The article, titled “Reading with Sounds: Sensory Substitution Selectively Activates the Visual Word Form Area in the Blind,” was written with help from Prof. Laurent Cohen and Prof. Stanislas Dehaene of Pierre and Marie Curie University’s faculty of medicine, INSERM and the College of France in Paris.
These are non-invasive sensory aids that provide visual information to the blind via their existing senses. For example, with a visual-to-auditory SSD in a clinical, or everyday setting, users wear a miniature camera – connected to a small computer or smartphone – and stereo headphones.
The images are converted into “soundscapes,” using a predictable algorithm, allowing the user to listen to and then interpret the visual information coming from the camera.
The blind participants using this device reach a level of visual acuity technically surpassing the criterion set by the World Health Organization for blindness – as published in a previous study by the same group.
The study shows that following – a dedicated but relatively brief – 70 hours of unique training paradigm, developed in the Amedi lab, blind people could easily use SSDs to characterize images into object categories, such as of faces, houses, body shapes, everyday objects and textures.
They could also identify even more complex everyday objects – locating people’s positions, identifying facial expressions, and even reading letters and words.
The study went on further to actually test what happens in the brain when the blind learn to see with sounds.
Specifically, the group tested the ability of this high-acuity vision to activate the supposedly dormant visual cortex of the blind, even though it was taught to process the visual images through sounds only in adulthood.
The team used functional magnetic resonance imaging to measure the neural activity of people blind from birth as they “saw” – using the SSD – high-resolution images of letters, faces, houses, everyday objects and body-shapes.
Surprisingly, not only was their visual cortex activated by the sounds, their brain showed selectivity for visual categories which characterize the normally developing, sighted brain.
A specific part of the brain, known as the Visual Word Form Area (VWFA) that was first discovered in sighted people by Cohen and Dehaene, is normally very selective.
In sighted people, it has a role in reading, and is activated by seeing and reading letters, more than by any other visual object category. Surprisingly, the same was found in this area in people deprived of sight. Their VWFA, after only dozens of hours of training in SSD use, showed more activation for letters than for any of the other visual categories tested.

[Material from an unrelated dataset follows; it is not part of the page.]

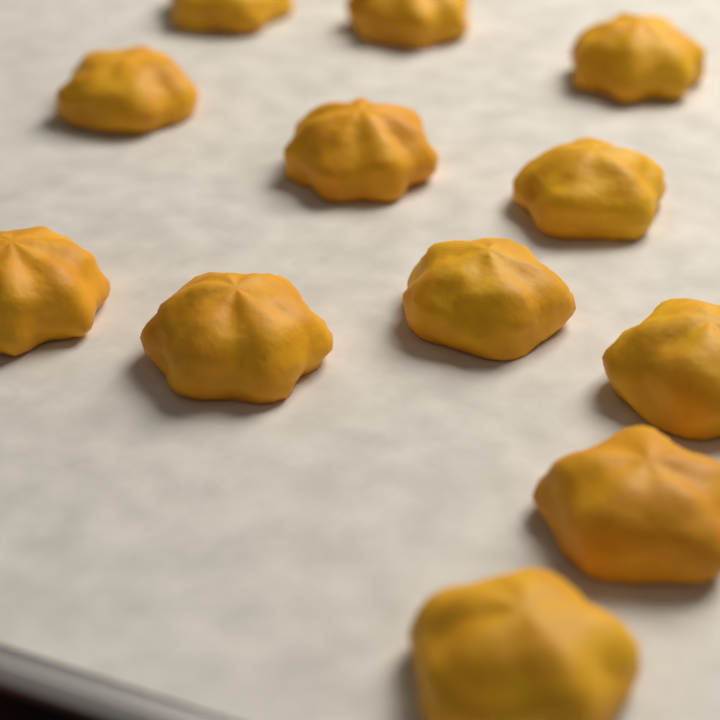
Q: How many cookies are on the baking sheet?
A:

In fact, the researchers found, the VWFA was so plastic to change, that it showed increased activation for SSD letters after less than two hours of training by one of the study participants.

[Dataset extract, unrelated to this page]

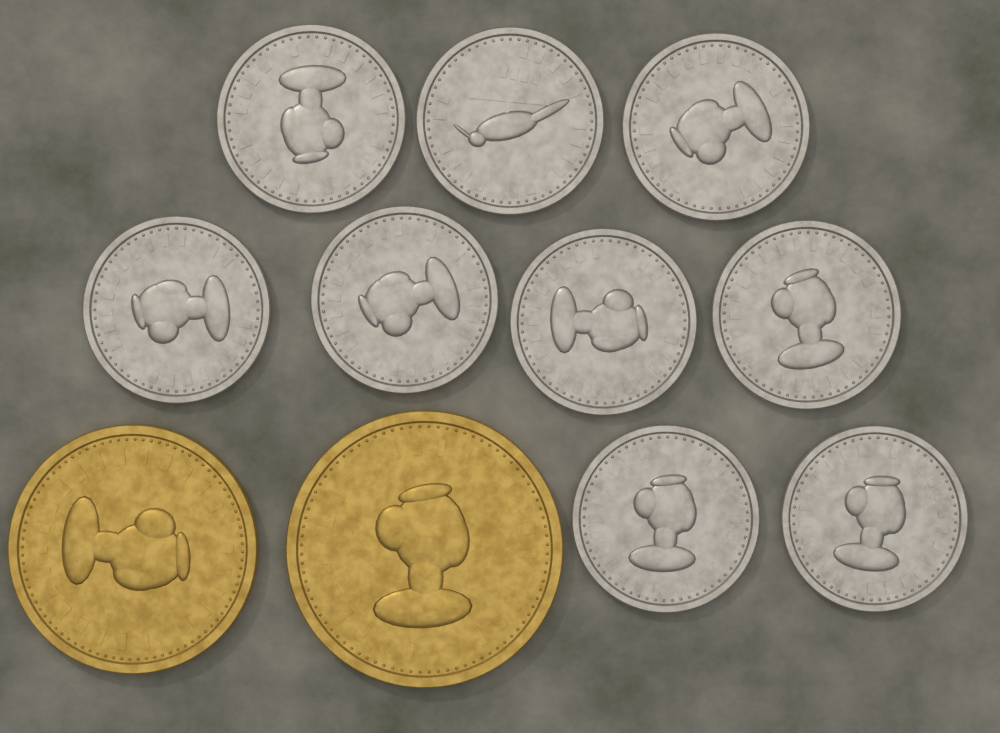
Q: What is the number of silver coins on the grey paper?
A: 9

“The adult brain is more flexible that we thought,” said Amedi. In fact, this and other recent research from various groups have demonstrated that multiple brain areas are not specific to their input sense (vision, audition or touch), but rather to the task – or computation – they perform, which may be computed with various modalities.
All of this suggests that in the blind, brain areas might potentially be “awakened” to processing visual properties and tasks even after years, or maybe even lifelong blindness, if the proper technologies and training approaches are used, said Amedi.
The findings also give hope that reintroduced input into the visual centers of the blind brain could potentially restore vision, and that SSDs might be useful for visual rehabilitation.
“SSDs might help blind or visually-impaired individuals learn to process complex images, as done in this study, or they might be used as sensory interpreters that provide high-resolution, supportive, synchronous input to a visual signal arriving from an external device such as bionic eyes,” explained Amedi.
The resulting sight, though not conventional in that it does not involve activation of the ophthalmological system of the body, is no less visual in the sense that it actually activates the visual identification network in the brain, the researchers said.
After the training program, participants could assign soundscapes to their visual categories and also determine multiple features of the stimulus (such as hairstyle in a face image, number of floors and windows in a house image, and body posture in a body-shape image), enabling them to differentiate between objects within categories.